======== EXERCISE DATA ========
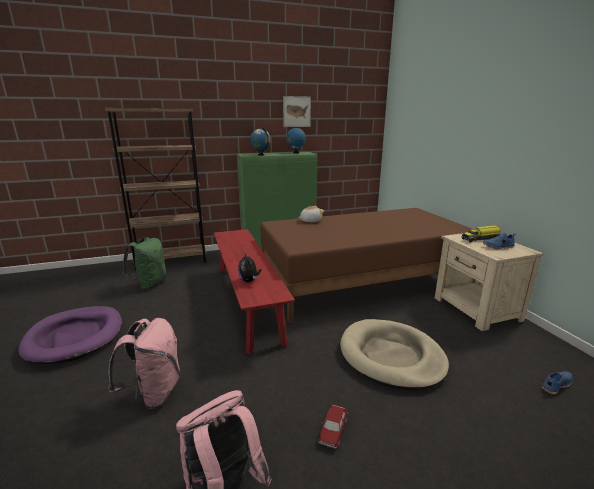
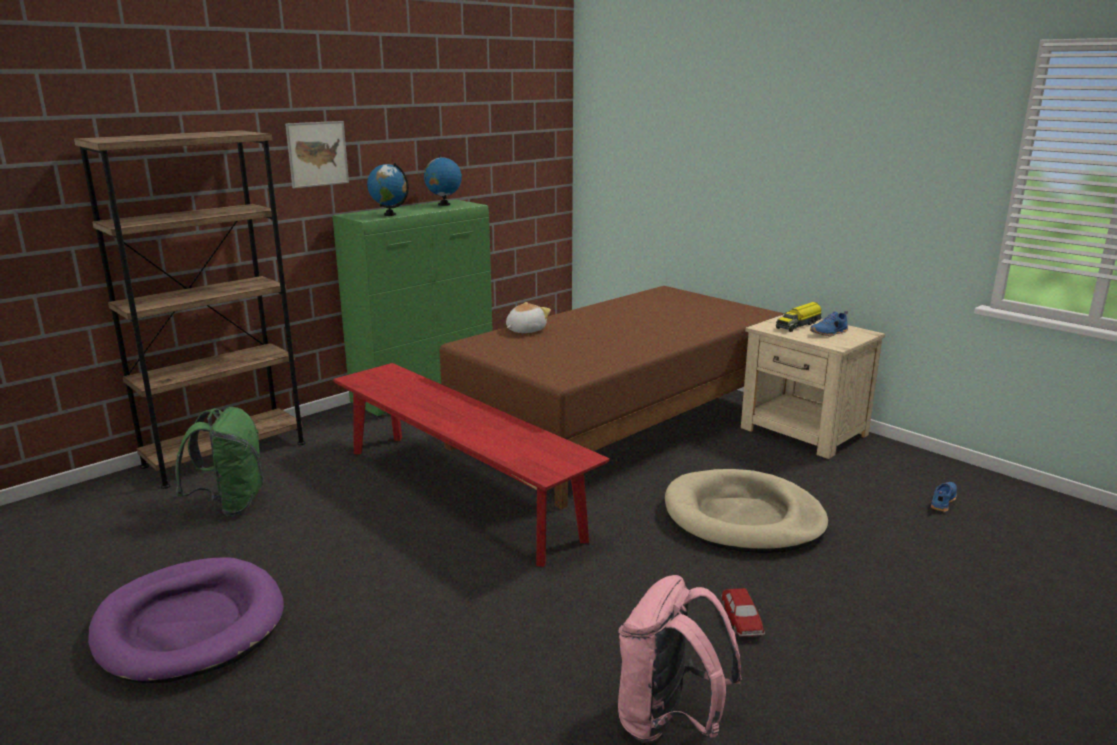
camera: 25 degrees left, 0 degrees up
(154, 393) = (448, 656): pink backpack -> none
(249, 281) = (509, 447): plush toy -> none
(296, 111) = (433, 125): picture -> picture (317, 154)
========
#### WHAT THIS TASK INVOLVES
Check every line above for the word "none" and copy those that have it.

#### SOLUTION FOR THIS TASK
(154, 393) = (448, 656): pink backpack -> none
(249, 281) = (509, 447): plush toy -> none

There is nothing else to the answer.